Oh AC/DC - the eternal, unchanging, ever dependable. After going into hibernation following the Stiff Upper Lip world tour nobody, including the band themselves, seemed to know if there was ever going to be a new AC/DC album. It took its time but there it was in the end, Black Ice. More of the same ol', obviously, everybody still seemed to be in shape to deliver.
But to deliver on stage is a whole different deal, especially when it's a bunch of old farts still trying to rock out like youngsters. The major concern at least for me was Brian Johnson's voice, after all his style of singing, ahem, vocalizing ("If you want a singer, go check out the local church choir" is a quote of his that's stuck with me for years) is one that will easily blow the vocal chords to shreds. Maybe it was the years of rest his voice got, but here he's just as good as he ever was. And thankfully that goes for the entire group. AC/DC's never been so much about tempo and dexterity as about groove and badassery, and those are qualities that age doesn't tend to hinder, though it's understandable that they're not quite as reckless and dangerous as the band that recorded If You Want Blood.
As far as the setlist goes, it's hard for AC/DC to squeeze any new material among the countless classics they just have to play every night (as evidenced by them playing only one Stiff Upper Lip song on many of the nights on that tour), but here they manage to play four. Now when it comes to studio albums AC/DC The Relevant Recording Artist sort of ends for me after Flick of the Switch, but from this newest batch especially Rock 'N' Roll Train and Big Jack don't stand out too badly. The rest of it is pure Greatest Hits material, but since it's been 20 years since the last live album, it's okay to get new versions of the same songs.

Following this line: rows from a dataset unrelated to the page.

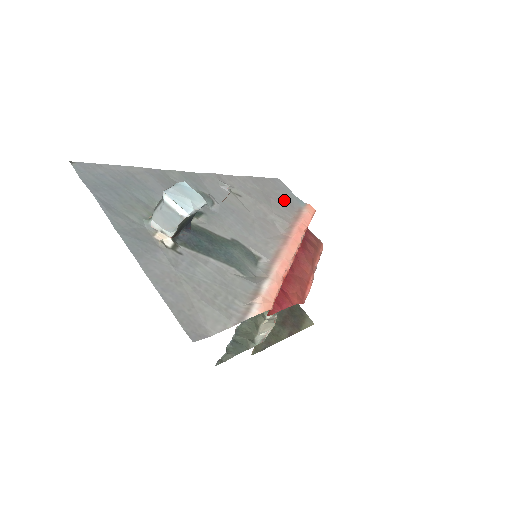
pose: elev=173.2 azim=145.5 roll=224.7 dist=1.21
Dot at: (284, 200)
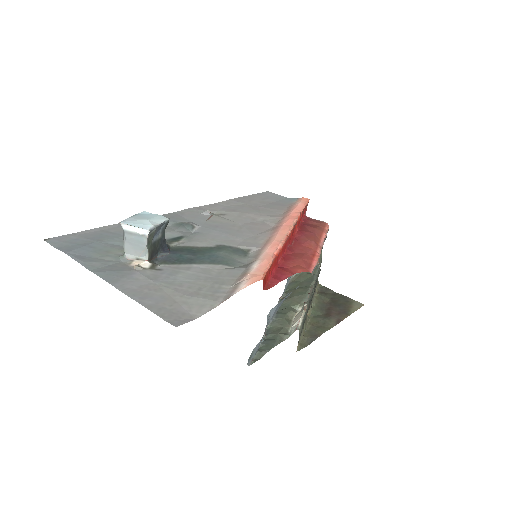
Dot at: (274, 204)
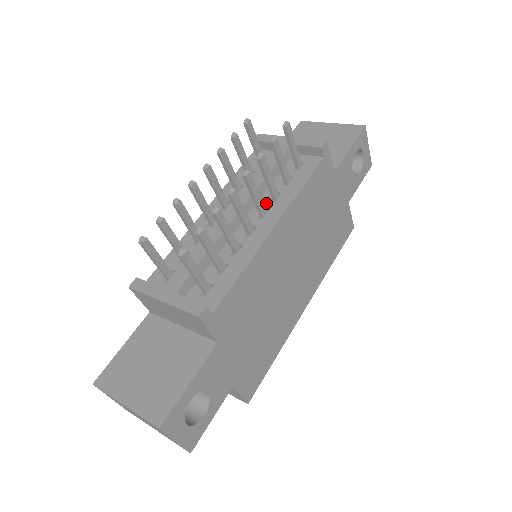
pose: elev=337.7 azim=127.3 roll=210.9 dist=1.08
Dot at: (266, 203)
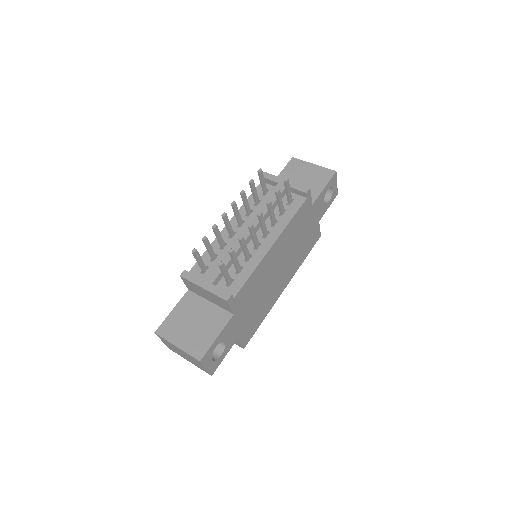
Dot at: (268, 227)
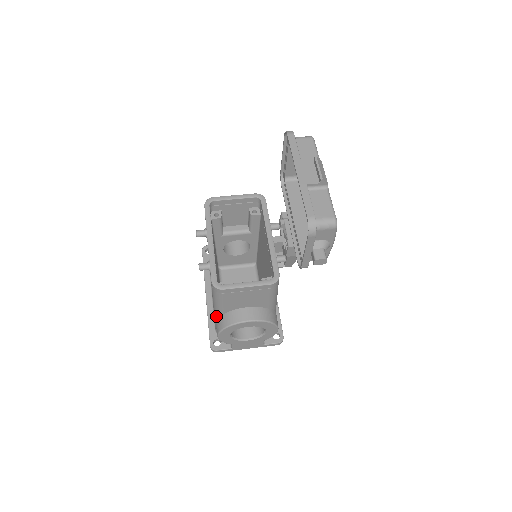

I saw AC/DC on the Black Ice tour, and by seeing I mean that I was drinking beer with buddies at the back of the Olympic Stadium, a hundred metres from the stage, barely catching a glimpse of Angus Young's bare arse. And I had a blast. I've since held the opinion that AC/DC is the ultimate party band, because if a tightass like me who has never before or never since gone to a rock show for anything else than the music and the music only thinks it was completely sensible to spend 80 euros on the ticket and several more on beer without even bothering to watch the band play, there's something in it that nobody else has.
This release does a fine job capturing that something. It's AC/DC, it's live, and they've still got it.